Parameter Update

Parameter Update: 2025-07

"cringe post" edition

Gereon Elvers

17 Feb 2025 — 3 min read

OpenAI: Drama

Taking a break from just being the US president now, Musk proposed buying OpenAI for a ridiculous $97 Billion. Current working theory is that this seems to be a fake proposal meant to push up the amount Altman will need to pay to buy out the board for his plans to transition the company into a public benefit corporation.

Incoming announcements

While the past week was slightly boring (at least compared to the past couple months), this is only because it seems we have a load of exciting stuff coming in the pipeline.

xAI: Grok 3

Later today, xAI will be the first to move, unveiling their Grok 3 model. While both Elon and most xAI employees seem excited about its performance, we also saw Elon post cringe on the timeline that decidedly didn't look state of the art. My personal hype level is also moderated by the firing of an employee that voiced more tempered expectations.

On the other hand, xAI may actually have the largest supply of compute available right now, so this will be another indicator of current scaling laws holding.

Anthropic: Claude 4

The past week was also filled with discussions and speculations surrounding Claude 4, rumored to be coming in this month still. Currently, the model is expected to outperform at least some of the o-series models while being able to dynamically switch between reasoning and non-reasoning modes.

This "merge" of models is similar to some of the concepts Jeff Dean and Noam Shazeer talked about in my favorite podcast of the past week.

OpenAI: Roadmaps, blog posts and vibe shifts

Not leaving all the thunder to Elon and Anthropic, Altman also had some things in store. The same day that OpenAI released one of their more interesting blog posts in recent memory, he provided new insights into their current roadmap. It seems that, contrary to what some people were arguing, the "GPT" name is not actually dead. Instead, we will get the final "traditional" GPT model with GPT-4.5 coming in a few weeks, which will then get merged with the o-series and existing agent products for an "all in one" GPT-5 that can dynamically choose to reason, do research, ... - as it sees fit. Will we see the timeline on this moved up after the Grok 3 announcement? Is this a delayed response to DeepSeek? Will Claude 4 mog all of the above? We'll see.
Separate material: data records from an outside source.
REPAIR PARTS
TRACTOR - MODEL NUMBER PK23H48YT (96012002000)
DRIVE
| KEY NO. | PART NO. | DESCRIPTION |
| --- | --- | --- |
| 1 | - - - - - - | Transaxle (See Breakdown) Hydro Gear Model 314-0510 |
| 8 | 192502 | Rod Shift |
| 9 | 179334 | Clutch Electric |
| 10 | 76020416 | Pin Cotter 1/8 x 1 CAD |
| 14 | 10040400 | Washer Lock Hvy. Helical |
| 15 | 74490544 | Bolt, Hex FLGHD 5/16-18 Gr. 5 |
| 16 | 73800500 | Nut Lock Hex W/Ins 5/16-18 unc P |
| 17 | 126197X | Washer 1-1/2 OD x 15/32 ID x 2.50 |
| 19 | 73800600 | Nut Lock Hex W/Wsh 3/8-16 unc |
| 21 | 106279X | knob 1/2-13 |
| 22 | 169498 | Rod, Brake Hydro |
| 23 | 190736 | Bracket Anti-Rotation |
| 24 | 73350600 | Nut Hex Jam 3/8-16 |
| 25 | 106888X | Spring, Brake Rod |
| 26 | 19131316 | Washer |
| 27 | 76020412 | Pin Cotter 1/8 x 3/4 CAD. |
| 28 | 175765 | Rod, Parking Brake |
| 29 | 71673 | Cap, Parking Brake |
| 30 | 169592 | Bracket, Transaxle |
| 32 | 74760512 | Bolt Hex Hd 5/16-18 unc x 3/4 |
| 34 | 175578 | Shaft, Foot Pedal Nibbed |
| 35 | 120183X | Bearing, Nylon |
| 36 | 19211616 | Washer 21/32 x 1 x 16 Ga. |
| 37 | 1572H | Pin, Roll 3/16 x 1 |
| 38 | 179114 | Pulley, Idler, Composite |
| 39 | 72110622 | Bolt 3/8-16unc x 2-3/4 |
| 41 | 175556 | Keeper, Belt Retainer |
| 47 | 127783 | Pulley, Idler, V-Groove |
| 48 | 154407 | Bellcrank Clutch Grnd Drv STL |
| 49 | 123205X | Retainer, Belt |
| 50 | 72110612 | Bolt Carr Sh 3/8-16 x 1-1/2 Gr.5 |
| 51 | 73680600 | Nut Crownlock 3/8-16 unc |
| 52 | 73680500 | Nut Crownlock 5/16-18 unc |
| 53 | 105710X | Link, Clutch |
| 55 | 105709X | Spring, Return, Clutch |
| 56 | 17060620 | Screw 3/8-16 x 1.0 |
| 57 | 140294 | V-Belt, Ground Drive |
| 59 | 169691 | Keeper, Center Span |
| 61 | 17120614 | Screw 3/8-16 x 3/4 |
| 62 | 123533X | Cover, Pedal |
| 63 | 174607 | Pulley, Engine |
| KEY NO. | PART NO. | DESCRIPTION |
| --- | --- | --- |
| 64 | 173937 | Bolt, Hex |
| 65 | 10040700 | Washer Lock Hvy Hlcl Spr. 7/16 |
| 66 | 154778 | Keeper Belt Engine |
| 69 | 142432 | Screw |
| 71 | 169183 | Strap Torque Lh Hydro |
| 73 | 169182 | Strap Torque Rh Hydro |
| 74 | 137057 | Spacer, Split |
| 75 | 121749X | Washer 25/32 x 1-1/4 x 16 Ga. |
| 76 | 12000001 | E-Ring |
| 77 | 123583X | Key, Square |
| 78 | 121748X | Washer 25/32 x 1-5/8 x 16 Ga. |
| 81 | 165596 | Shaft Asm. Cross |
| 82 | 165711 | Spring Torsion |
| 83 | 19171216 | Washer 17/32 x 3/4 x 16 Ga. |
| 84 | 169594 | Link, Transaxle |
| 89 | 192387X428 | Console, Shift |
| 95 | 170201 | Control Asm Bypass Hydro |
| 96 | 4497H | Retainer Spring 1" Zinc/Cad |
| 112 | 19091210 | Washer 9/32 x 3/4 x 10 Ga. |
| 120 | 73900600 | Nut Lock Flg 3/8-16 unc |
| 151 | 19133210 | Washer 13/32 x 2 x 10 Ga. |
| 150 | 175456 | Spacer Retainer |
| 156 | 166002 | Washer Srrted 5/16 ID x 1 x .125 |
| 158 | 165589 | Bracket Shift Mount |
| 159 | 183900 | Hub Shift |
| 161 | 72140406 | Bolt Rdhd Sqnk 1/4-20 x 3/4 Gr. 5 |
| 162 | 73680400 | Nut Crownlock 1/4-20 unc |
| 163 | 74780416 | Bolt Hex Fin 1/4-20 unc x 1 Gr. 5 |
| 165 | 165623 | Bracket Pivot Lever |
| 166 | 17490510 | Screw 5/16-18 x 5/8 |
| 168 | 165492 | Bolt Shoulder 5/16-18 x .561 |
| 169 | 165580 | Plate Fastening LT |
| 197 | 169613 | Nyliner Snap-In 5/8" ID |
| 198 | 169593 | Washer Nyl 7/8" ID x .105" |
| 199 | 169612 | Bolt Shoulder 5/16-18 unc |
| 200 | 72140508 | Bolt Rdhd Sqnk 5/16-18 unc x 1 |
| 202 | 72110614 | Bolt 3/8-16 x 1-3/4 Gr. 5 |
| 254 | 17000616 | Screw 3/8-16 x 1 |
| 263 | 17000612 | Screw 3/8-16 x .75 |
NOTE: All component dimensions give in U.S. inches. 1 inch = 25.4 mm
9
The only thing people seem sure about is that the new update to GPT-4o has massively improved the overall vibe of the model, giving it much more personality. Now, if it would only stop overusing 🚀the rocket emoji🚀 that'd be great.

But still...

While all of these non-announcements are pretty cool, as it stands, it seems that Nous Research may have beat all of them to the punch, with their DeepHermes-3 experiment already being able to dynamically shift between reasoning and non-reasoning responses - and actually being available right now.

Perplexity: Deep Research

Not to be outdone by the Deep Research announcements of the past week, Perplexity announced a feature of the same name, with much, much broader access (thanks!). In my testing, it somehow seems worse than their admittedly pretty great o3-mini based "Reasoning" (and was much slower at that), but that didn't stop Altman and Aravind from posting the worst cringe of the week in the comment section of Altman announcing the updated GPT-4o (this includes the Elon post from the beginning btw - very impressive, you two!)
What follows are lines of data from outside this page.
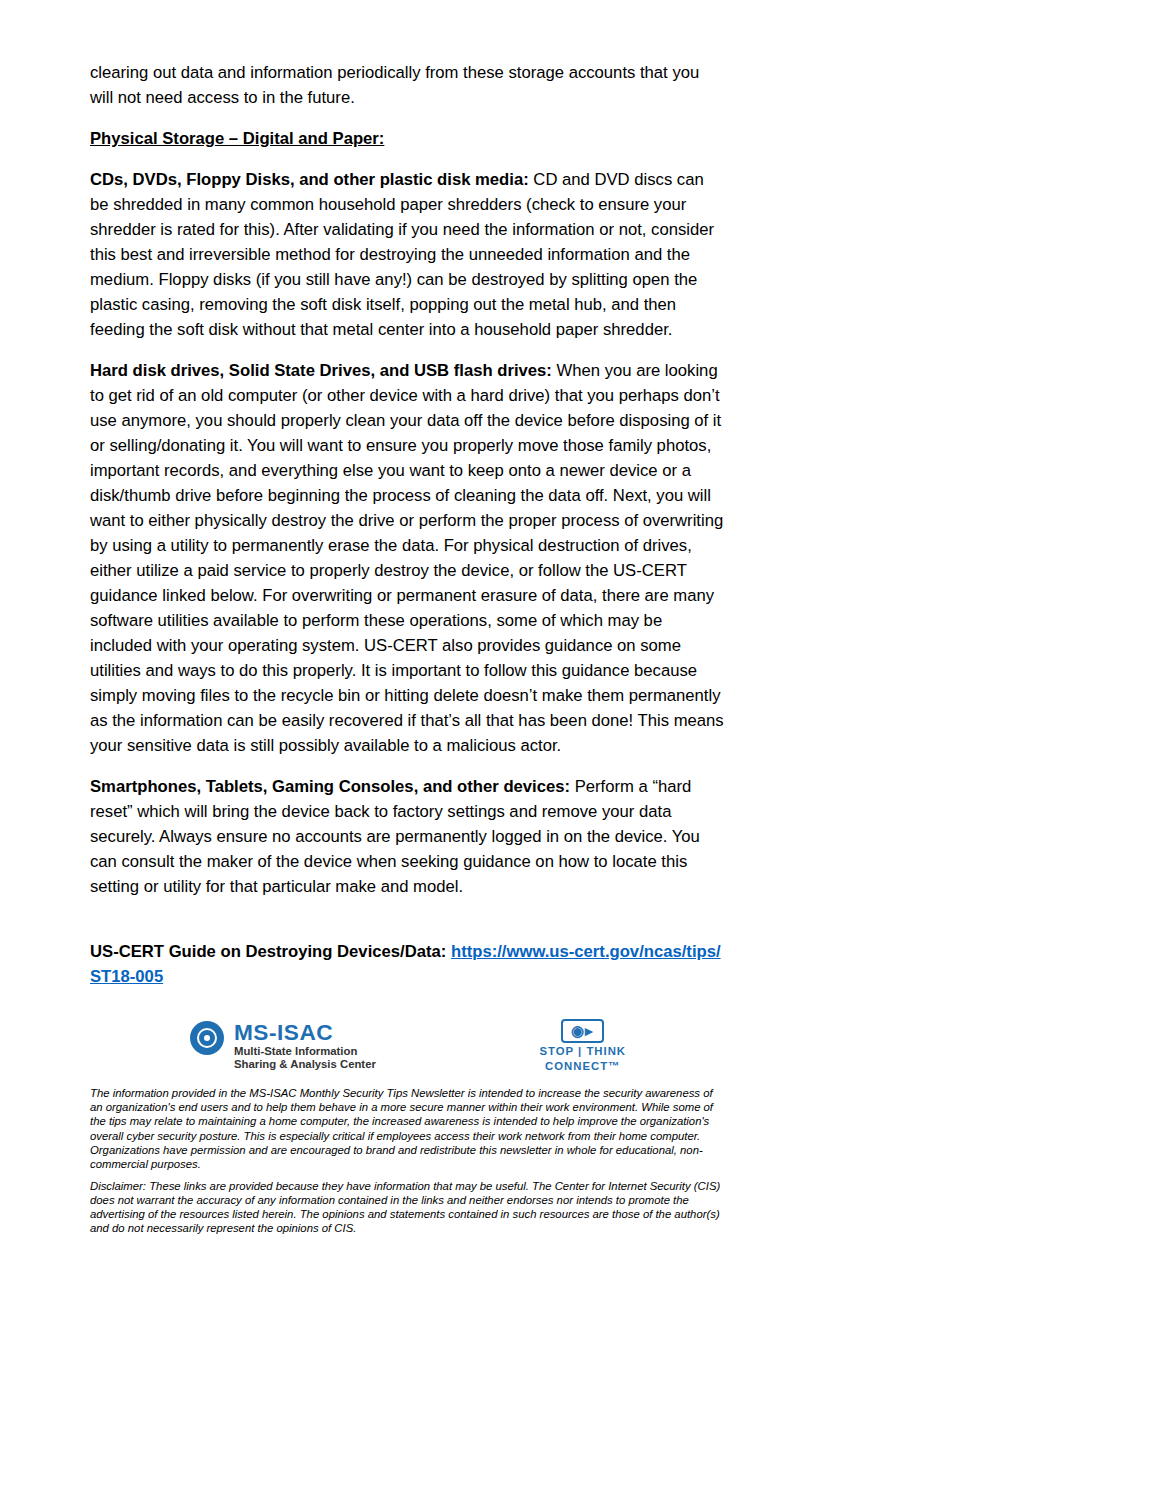clearing out data and information periodically from these storage accounts that you will not need access to in the future.
Physical Storage – Digital and Paper:
CDs, DVDs, Floppy Disks, and other plastic disk media: CD and DVD discs can be shredded in many common household paper shredders (check to ensure your shredder is rated for this). After validating if you need the information or not, consider this best and irreversible method for destroying the unneeded information and the medium. Floppy disks (if you still have any!) can be destroyed by splitting open the plastic casing, removing the soft disk itself, popping out the metal hub, and then feeding the soft disk without that metal center into a household paper shredder.
Hard disk drives, Solid State Drives, and USB flash drives: When you are looking to get rid of an old computer (or other device with a hard drive) that you perhaps don’t use anymore, you should properly clean your data off the device before disposing of it or selling/donating it. You will want to ensure you properly move those family photos, important records, and everything else you want to keep onto a newer device or a disk/thumb drive before beginning the process of cleaning the data off. Next, you will want to either physically destroy the drive or perform the proper process of overwriting by using a utility to permanently erase the data. For physical destruction of drives, either utilize a paid service to properly destroy the device, or follow the US-CERT guidance linked below. For overwriting or permanent erasure of data, there are many software utilities available to perform these operations, some of which may be included with your operating system. US-CERT also provides guidance on some utilities and ways to do this properly. It is important to follow this guidance because simply moving files to the recycle bin or hitting delete doesn’t make them permanently as the information can be easily recovered if that’s all that has been done! This means your sensitive data is still possibly available to a malicious actor.
Smartphones, Tablets, Gaming Consoles, and other devices: Perform a “hard reset” which will bring the device back to factory settings and remove your data securely. Always ensure no accounts are permanently logged in on the device. You can consult the maker of the device when seeking guidance on how to locate this setting or utility for that particular make and model.
US-CERT Guide on Destroying Devices/Data: https://www.us-cert.gov/ncas/tips/ST18-005
MS-ISAC
Multi-State Information
Sharing & Analysis Center
◉▸
STOP | THINK
CONNECT™
The information provided in the MS-ISAC Monthly Security Tips Newsletter is intended to increase the security awareness of an organization's end users and to help them behave in a more secure manner within their work environment. While some of the tips may relate to maintaining a home computer, the increased awareness is intended to help improve the organization's overall cyber security posture. This is especially critical if employees access their work network from their home computer. Organizations have permission and are encouraged to brand and redistribute this newsletter in whole for educational, non-commercial purposes.
Disclaimer: These links are provided because they have information that may be useful. The Center for Internet Security (CIS) does not warrant the accuracy of any information contained in the links and neither endorses nor intends to promote the advertising of the resources listed herein. The opinions and statements contained in such resources are those of the author(s) and do not necessarily represent the opinions of CIS.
lol, i just mogged you yday, check this out: https://t.co/hjOl8qk8Y4
— Aravind Srinivas (@AravSrinivas) February 15, 2025

Research

Distillation Scaling Laws

After everyone kept talking about how distillation is the hottest topic around for the past month, some people at Apple went and did a lot of benchmarks around the concept. This allowed them to come up with some very solid looking rules for when it makes sense to apply distillation and when you should just stick to a single model. Cool stuff!

Large Language Diffusion Models

In what is still very much a developing story, it seems that a Chinese team has succeeded in scaling a non-autoregressive language model based on discrete diffusion to 7B parameters. Incredibly, they claim to have reached competitive benchmark performance to the likes of Llama3 at similar model sizes.

Not relying on autoregressive generation comes with some very cool advantages, like solving string-reversal. This is genuinely incredibly cool to see and I, for one, am really excited about the open sourcing of the base model in around two weeks.

Zyphra Zonos

Flying somewhat under the radar, it seems we have a new SOTA open source TTS model - Zonos-0.01 from Zyphra. While we have seen some cool demos around this idea in the past, this was the first time the voice cloning demo really worked for me, so I am both slightly terrified and would highly recommend you give it a shot!